The Body Covers: The 8th Conference on Retroviruses and Opportunistic Infections
February 5, 2001
The seven PHI patients enrolled in this study were newly infected with HIV as evidenced by a positive HIV RNA or p24 antigen and a negative or evolving antibody test within 30 days. Only two of these patients had any neurological complaints, and those complaints were of headache.
The blood and cerebrospinal fluid (CSF) of six PHI patients were examined, with the first lumbar puncture approximately 39 days after the first PHI symptoms. Five of six of the patients had increased white blood cells in their CSF, predominantly lymphocytes. All of the PHI patients had measurable HIV RNA in their CSF (median HIV RNA 3.47 log10 copies/mL), whereas only 27 of 49 of the CHI patients did. The blood and CSF levels of HIV RNA were significantly higher in patients with PHI when compared with patients with CHI (regardless of the stage of CHI) and were highest in the patients who presented earliest with PHI. Blood and CSF levels of HIV RNA did not correlate well in PHI patients.

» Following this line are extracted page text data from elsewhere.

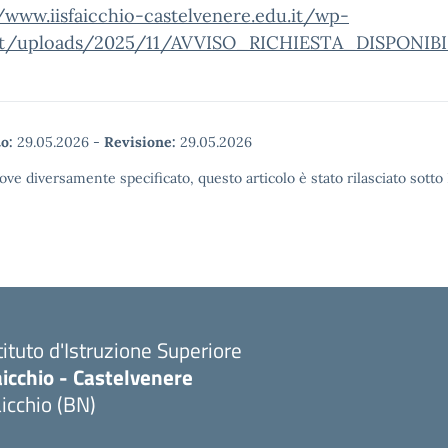
/www.iisfaicchio-castelvenere.edu.it/wp-
t/uploads/2025/11/AVVISO_RICHIESTA_DISPONIBIL
o:
29.05.2026
-
Revisione:
29.05.2026
ove diversamente specificato, questo articolo è stato rilasciato sott
tituto d'Istruzione Superiore
icchio - Castelvenere
icchio (BN)
Visita la pagina iniziale della scuola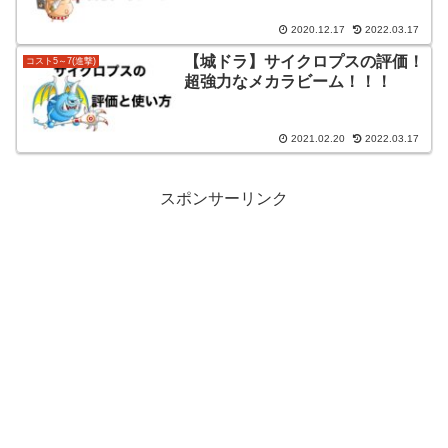
2020.12.17
2022.03.17
【城ドラ】サイクロプスの評価！
コスト5～7(進撃)
超強力なメカラビーム！！！
2021.02.20
2022.03.17
スポンサーリンク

Antiretroviral treatment with didanosine (Videx, ddI), stavudine (Zerit, d4T) and nevirapine (Viramune) with or without hydroxyurea (Hydrea) led to a rapid decline in both blood and CSF HIV RNA levels. The CSF HIV RNA level was less than 50 copies/mL within four weeks of PHI patients starting antiretroviral therapy. The CSF pleocytosis also slowly resolved, although increased protein levels persisted.

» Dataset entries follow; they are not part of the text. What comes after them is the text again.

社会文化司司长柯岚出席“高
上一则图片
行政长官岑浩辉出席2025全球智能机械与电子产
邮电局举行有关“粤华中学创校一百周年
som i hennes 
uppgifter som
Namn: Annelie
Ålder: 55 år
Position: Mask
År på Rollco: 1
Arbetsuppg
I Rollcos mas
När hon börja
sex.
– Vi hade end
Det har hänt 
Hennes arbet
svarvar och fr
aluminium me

The implications of the findings of this study are somewhat unclear. Intuitively, one would suspect that decreasing the HIV RNA and inflammation levels in the CSF during PHI may decrease the risk of subsequent risk of progressing to HIV-related neurologic dysfunction and may help, to some degree, in limiting the establishment of a latent reservoir in this area. However, at this point this has not been established and amounts to speculation. These crucial issues were not addressed in this study, and long-term follow-up of these patients (and perhaps a much larger cohort) may be needed to adequately answer some of the questions raised by the findings of this study. Finally, if preventing HIV from entering the CSF or quickly eliminating HIV from the CSF during PHI is important (which is likely to be the case), finding and treating new seroconverters may gain increasing importance.